Hayawan An-Natiq

Manusia disebutkan sebagai hayawan an-natiq, adalah hewan yang berakal. Allah swt. mengggunakan beberapa kata untuk menjelaskan sifat dari makhluknya. Pertama, Allah menggunakan istilah Al-Jamaad kepada makhluk yang diam saja. Tidak berkerak sama sekali. Jikapun bergerak, pastilah ada yang menggerakannya terlebih dahulu. Seperti kepada batu, batu tidak akan bergerak jika tidak ada makhluk lain yang menggerakan nya. 


Kedua, Allah menggunakan istilah An-Nabti kepada makhluk yang bergerak secara vertikal. Dari bawah ke atas. Makhluk ini bergeraknya hanya pada dua arah saja, jika tidak keatas, pasti kebawah.

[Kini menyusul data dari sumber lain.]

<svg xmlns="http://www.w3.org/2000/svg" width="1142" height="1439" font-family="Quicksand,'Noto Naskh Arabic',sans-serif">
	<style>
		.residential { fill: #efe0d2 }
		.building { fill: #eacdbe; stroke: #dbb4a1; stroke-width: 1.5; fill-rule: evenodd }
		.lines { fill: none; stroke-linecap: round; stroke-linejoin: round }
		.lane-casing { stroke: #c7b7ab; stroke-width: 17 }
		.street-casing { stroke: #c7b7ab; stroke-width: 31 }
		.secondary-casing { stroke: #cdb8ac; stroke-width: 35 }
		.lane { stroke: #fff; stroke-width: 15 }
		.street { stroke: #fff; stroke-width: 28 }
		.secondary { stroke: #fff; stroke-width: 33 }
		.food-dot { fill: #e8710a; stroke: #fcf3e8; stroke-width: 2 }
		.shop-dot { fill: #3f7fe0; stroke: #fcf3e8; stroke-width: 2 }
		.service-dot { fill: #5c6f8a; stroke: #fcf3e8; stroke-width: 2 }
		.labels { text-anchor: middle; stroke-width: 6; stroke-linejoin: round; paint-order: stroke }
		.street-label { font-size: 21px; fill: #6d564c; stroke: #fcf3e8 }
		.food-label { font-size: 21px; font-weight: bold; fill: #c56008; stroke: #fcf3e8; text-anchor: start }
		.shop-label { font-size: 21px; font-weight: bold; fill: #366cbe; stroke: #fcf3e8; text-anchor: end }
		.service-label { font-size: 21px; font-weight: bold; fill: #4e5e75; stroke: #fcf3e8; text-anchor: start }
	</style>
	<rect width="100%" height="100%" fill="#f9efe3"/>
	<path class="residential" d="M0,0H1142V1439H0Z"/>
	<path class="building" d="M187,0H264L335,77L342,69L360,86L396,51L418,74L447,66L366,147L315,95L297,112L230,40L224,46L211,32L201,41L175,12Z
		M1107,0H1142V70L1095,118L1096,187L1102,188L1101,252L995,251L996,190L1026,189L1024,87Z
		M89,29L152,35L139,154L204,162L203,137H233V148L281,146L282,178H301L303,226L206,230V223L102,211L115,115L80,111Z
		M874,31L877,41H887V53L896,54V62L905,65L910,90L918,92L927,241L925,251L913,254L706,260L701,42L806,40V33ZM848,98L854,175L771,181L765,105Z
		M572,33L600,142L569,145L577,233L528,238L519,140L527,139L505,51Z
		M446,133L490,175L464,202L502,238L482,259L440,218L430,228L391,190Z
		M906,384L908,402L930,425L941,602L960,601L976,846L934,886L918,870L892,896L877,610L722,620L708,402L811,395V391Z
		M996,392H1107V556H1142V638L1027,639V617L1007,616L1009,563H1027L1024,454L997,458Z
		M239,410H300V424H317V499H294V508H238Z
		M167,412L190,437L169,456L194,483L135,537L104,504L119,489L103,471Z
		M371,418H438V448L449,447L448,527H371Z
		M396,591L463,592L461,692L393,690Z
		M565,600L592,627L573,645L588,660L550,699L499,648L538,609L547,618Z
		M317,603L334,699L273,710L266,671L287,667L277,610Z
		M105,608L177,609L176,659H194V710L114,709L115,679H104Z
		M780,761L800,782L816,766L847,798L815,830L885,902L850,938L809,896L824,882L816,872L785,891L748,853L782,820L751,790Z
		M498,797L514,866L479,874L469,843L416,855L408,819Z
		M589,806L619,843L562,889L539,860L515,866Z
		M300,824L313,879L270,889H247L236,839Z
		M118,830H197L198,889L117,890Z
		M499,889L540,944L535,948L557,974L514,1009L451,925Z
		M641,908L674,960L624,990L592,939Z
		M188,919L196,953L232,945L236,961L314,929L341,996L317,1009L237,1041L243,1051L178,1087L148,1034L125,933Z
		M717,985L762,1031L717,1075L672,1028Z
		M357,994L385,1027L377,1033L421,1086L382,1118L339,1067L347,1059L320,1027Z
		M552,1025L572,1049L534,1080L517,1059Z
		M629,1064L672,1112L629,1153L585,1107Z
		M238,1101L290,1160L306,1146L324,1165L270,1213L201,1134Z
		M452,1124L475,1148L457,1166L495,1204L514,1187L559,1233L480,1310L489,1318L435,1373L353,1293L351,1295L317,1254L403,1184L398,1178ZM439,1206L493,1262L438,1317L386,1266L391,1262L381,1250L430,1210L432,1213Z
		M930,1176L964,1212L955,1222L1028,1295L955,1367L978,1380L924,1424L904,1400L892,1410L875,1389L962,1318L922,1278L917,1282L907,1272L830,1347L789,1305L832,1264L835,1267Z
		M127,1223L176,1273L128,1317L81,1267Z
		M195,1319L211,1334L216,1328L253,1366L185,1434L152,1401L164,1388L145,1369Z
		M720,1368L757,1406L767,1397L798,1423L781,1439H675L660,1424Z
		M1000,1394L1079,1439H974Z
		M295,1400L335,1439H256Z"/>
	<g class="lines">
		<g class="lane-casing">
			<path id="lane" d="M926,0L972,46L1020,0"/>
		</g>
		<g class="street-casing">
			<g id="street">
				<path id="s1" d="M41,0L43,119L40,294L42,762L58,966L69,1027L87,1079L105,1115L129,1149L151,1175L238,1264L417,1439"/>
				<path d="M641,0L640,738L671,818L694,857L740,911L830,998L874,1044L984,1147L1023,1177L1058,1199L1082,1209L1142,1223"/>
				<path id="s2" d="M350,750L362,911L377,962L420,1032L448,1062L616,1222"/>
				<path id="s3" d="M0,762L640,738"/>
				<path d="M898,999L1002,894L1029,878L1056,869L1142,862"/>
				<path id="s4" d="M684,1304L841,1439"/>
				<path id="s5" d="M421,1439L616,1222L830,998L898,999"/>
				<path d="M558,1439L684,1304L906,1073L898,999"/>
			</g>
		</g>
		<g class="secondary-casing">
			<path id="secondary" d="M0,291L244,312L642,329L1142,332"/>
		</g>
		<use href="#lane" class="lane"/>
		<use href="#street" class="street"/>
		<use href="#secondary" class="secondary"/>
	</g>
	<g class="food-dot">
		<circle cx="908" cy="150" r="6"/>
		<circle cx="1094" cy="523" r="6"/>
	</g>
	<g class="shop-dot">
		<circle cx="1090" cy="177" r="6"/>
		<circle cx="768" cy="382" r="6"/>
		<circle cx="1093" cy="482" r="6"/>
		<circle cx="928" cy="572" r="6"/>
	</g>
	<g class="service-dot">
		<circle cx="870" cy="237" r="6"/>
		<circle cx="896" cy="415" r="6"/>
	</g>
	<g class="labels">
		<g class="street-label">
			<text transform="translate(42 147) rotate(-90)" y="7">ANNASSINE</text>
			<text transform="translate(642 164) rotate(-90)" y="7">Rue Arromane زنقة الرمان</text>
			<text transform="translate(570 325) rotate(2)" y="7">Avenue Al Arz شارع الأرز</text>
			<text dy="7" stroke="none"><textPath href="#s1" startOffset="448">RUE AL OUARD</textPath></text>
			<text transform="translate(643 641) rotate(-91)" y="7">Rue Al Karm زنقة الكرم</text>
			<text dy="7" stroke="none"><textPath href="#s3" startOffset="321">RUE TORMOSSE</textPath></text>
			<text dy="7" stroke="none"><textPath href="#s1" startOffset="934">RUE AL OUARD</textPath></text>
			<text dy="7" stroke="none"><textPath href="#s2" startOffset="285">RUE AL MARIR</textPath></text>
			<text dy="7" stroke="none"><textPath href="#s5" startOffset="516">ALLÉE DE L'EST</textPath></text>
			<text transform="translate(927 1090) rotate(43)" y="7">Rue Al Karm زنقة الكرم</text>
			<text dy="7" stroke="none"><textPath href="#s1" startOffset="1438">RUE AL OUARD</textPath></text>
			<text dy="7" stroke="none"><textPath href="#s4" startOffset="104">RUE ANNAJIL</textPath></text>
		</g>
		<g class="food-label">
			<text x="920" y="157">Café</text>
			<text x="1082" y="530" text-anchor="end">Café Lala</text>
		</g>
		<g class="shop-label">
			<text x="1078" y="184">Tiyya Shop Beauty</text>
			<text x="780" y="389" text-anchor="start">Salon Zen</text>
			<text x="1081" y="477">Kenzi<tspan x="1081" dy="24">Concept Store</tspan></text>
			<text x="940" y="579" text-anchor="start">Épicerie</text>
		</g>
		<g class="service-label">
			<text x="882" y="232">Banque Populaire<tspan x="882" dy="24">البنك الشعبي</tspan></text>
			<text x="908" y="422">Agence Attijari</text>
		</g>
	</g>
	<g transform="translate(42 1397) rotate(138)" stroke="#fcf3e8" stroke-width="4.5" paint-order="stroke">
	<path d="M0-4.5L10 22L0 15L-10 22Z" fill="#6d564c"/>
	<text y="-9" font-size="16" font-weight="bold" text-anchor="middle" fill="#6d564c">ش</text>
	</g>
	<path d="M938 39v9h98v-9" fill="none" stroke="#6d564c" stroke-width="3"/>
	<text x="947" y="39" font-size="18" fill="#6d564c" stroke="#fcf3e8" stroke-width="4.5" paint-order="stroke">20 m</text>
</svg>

Makhluk yang memiliki sifat ini adalah tumbuhan. tumbuhan bergeraknya hanya keatas atau ke bawah saja. Jika ada yang kesampingm, itu hanya dari kaca mata manusia saja. Sejatinya, Gerakan tumbuhan itu hanya keatas atau kebawah saja.


Ketiga, Allah menggunakan istilah Al-Hayawan kepada makhluk yang bergerak kearah mana saja. makhluk yang tidak bisa diam, bergeraknya sangat bebas, keatas, bawah, samping, hingga melakukan Gerakan-gerakan yang baru. Makhluk yang memiliki sifat ini adalah manusia dan binatang. Manusia dan binatang berada dalam satu sifat yang sama. Sehingga sulit membedakan mana manusia dan mana binatang.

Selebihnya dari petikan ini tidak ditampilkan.